Canada’s National Animal and National Sport Come Together

The beaver was given official status as an emblem of Canada when “An Act to provide for the recognition of the Beaver (Castor canadensis) as a symbol of the sovereignty of Canada” received royal assent on March 24, 1975.

Actually lacrosse and hockey are the official sports of Canada. But the sport of curling is so widespread and can be played by people of any age, Markozen is declaring it a national sport.

The Cone of Silence

The Cone of Silence is one of many recurring joke devices from Get Smart, a 1960s American comedy television series about an inept spy. The essence of the joke is that the apparatus, designed for secret conversations, makes it impossible for those inside the device – and easy for those outside the device – to hear the conversation.

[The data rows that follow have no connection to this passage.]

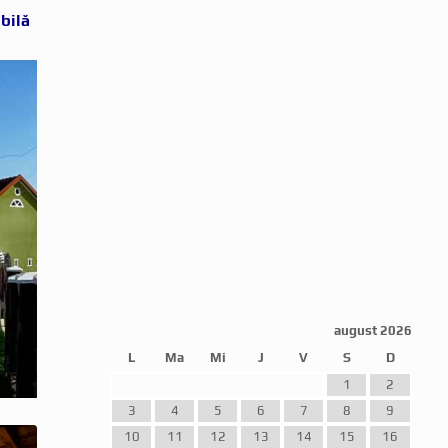
bilă
august 2026
L
Ma
Mi
J
V
S
D
1
2
3
4
5
6
7
8
9
10
11
12
13
14
15
16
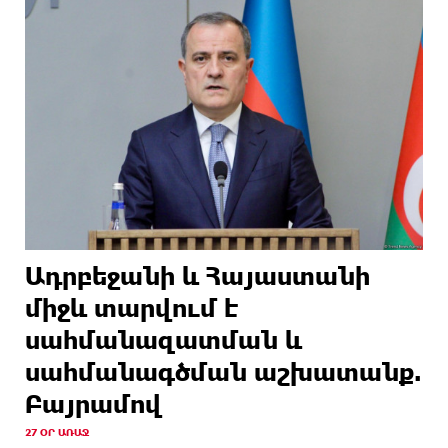
Ադրբեջանի և Հայաստանի
միջև տարվում է
սահմանազատման և
սահմանագծման աշխատանք.
Բայրամով
27 ՕՐ ԱՌԱՋ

The portable Cone of Silence.

Atomic Bomb Tourism

Between 1951 and 1992, there were a total of 928 announced nuclear tests at Nevada Test Site. Of those, 828 were underground.  (Sixty-two of the underground tests included multiple, simultaneous nuclear detonations, adding 93 detonations and bringing the total number of NTS nuclear detonations to 1,021, of which 921 were underground.)  The site is covered with subsidence craters from the testing. The Nevada Test Site was the primary testing location of American nuclear devices; 126 tests were conducted elsewhere (many at the Pacific Proving Grounds in the Marshall Islands).

During the 1950s, the mushroom clouds from these tests could be seen for almost 100 mi (160 km) in either direction, including the city of Las Vegas, where the tests became tourist attractions. Americans headed for Las Vegas to witness the distant mushroom clouds that could be seen from the downtown hotels.